** Records for the exercise **
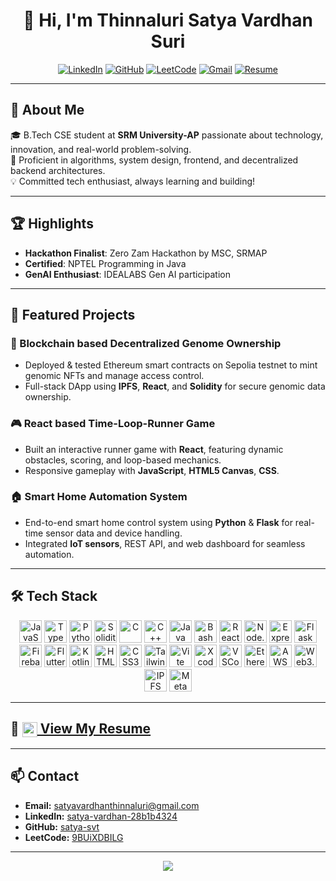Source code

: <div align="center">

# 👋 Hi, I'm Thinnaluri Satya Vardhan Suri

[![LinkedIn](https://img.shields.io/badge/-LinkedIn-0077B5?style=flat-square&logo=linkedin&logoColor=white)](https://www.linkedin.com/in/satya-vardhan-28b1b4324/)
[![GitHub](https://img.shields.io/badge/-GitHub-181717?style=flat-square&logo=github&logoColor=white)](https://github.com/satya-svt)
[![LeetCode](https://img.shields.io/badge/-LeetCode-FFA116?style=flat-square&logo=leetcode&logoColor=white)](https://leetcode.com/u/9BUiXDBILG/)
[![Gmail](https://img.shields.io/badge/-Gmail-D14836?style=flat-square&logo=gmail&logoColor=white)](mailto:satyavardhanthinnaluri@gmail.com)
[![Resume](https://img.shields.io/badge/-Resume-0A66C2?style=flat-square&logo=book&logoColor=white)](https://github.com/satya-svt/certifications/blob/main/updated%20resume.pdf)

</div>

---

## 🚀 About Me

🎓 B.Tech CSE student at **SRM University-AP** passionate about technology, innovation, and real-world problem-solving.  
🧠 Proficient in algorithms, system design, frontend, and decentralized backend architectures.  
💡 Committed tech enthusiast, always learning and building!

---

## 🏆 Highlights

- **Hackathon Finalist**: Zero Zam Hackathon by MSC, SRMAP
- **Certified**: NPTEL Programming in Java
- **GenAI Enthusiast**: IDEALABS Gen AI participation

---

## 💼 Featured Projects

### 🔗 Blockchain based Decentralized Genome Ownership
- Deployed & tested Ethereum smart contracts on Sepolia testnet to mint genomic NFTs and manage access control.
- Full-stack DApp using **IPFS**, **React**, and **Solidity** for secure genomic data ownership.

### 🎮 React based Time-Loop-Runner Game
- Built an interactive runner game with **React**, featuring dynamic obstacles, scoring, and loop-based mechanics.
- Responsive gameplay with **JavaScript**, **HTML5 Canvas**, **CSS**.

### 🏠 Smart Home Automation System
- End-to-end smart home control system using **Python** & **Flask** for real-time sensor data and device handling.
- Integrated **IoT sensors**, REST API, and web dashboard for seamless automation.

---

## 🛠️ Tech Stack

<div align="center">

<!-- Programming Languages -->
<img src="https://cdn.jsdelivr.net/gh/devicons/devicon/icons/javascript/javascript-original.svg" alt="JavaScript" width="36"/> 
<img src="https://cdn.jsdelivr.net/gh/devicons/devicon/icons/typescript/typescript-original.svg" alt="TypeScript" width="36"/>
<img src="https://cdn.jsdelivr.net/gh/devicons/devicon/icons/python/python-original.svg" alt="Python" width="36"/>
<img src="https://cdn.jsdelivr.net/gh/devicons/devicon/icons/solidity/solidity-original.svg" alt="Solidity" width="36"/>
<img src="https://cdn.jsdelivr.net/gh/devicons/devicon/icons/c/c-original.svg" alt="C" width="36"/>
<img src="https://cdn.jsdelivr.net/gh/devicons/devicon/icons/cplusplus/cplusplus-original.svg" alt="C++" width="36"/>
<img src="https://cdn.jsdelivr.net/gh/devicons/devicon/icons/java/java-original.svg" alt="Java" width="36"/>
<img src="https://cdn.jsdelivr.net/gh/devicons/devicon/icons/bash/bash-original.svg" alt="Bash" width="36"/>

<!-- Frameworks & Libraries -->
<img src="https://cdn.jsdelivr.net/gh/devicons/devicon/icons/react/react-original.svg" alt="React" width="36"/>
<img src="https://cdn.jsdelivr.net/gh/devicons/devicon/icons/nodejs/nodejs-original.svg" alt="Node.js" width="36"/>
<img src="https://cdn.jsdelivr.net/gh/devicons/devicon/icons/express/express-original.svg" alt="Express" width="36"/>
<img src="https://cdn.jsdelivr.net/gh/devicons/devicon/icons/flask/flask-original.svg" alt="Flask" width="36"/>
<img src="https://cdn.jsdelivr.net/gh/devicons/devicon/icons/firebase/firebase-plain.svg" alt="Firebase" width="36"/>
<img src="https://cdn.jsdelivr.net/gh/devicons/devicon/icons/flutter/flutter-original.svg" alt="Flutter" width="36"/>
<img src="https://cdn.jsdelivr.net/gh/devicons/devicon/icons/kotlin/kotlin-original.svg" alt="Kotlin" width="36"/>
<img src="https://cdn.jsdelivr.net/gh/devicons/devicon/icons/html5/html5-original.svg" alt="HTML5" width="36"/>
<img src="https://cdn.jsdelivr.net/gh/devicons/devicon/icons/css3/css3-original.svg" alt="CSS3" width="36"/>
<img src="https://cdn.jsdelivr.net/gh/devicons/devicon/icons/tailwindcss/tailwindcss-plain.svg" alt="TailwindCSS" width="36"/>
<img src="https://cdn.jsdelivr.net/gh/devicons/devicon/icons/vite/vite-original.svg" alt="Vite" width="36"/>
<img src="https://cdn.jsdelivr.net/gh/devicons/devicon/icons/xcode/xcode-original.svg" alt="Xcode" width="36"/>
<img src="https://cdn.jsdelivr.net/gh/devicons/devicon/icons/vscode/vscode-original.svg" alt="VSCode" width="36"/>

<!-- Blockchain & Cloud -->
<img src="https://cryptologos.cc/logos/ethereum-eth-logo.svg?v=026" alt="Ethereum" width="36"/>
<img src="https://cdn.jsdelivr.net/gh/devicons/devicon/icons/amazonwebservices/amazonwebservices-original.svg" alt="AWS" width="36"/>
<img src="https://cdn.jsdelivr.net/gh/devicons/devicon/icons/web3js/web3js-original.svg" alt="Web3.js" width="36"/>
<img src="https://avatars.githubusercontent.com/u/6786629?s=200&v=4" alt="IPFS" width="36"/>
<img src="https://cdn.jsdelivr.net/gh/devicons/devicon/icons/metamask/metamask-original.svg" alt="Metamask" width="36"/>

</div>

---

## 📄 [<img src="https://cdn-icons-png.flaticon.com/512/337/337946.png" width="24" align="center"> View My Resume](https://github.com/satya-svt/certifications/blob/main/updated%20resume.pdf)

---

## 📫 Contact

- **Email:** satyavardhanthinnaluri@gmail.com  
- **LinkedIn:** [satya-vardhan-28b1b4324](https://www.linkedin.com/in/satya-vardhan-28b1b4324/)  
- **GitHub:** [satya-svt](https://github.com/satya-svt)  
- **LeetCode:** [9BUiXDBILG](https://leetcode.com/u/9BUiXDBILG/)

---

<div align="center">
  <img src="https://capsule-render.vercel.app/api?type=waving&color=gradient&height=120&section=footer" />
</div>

** What the exercise asks **
Each line above with the string "gmail" in it should be located and copied.

** Written answer **
[![Gmail](https://img.shields.io/badge/-Gmail-D14836?style=flat-square&logo=gmail&logoColor=white)](mailto:satyavardhanthinnaluri@gmail.com)
- **Email:** satyavardhanthinnaluri@gmail.com  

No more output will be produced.